Maybe the concern over Google Scholar’s sustainability is thus not needed. Still, we might ask whether it is entirely desirable that Google plays such an important role in the scholarly workflow, and as such in science in general. A question remains over why it is so difficult to replace Google Scholar with an alternative. Numerous features can be mentioned to compare between Google Scholar and its competitors, but one feature with which Scholar stands out is comprehensiveness. Although it is unclear how much is in Scholar, it is clear that is has the largest coverage of all the available discovery systems. There are three reasons for this:
- First, Google Scholar is essentially built on top of Google, meaning it is not limited to specific databases, but can work with a heuristic to decide whether or not to include something in Scholar: if it cites other academic work, and if other academic work cites it, it probably is academic work.

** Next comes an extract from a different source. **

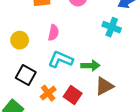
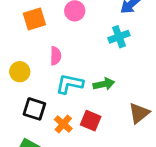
cyan cross: (112, 27) -> (119, 37), turned -30
brown triangle: (104, 86) -> (139, 113), moved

- Second, because of this, in contrast to search engines offered by publishers, Scholar indexes works that are available on the web in open access (or possibly illegal) form. This means Scholar usually is able to offer the author’s version of a paper.
- Finally, because Google is such a giant, it has managed to get publishers to agree to be crawled, so it can also index the full-text of the publisher’s version. This final point is what makes it difficult for scholars themselves to come up with a powerful alternative. For example, the recently launched Semantic Scholar looks interesting, but is limited to publicly available online articles. This means that such an undertaking misses a vast amount of literature, and is thus from the start already less attractive, whether its functionality is better than Google’s or not.
If we as scholars are genuinely concerned with Google Scholar’s sustainability, as well as with Google’s dominance in the scholarly workflow, it seems to me the only solution is to push for open access availability not only of new articles but also of old ones. Only once a comprehensive open access database of academic literature can be developed, can we really open up the space for competition with Google Scholar. Although Academia.edu allows (some) search engines to crawl their website after a request for permission, there is a debate whether this would be the best approach for open access. Whether this will lead to better offerings of course remains to be seen, as comprehensiveness is not the only aspect of interest. But I would be very interested to see what we can come up with as discovery systems once the data is available. Maybe this is an unreachable dream, but if there is one thing we can learn from Google Scholar, it is that the publishers’ monopoly over access to academic literature can be disrupted.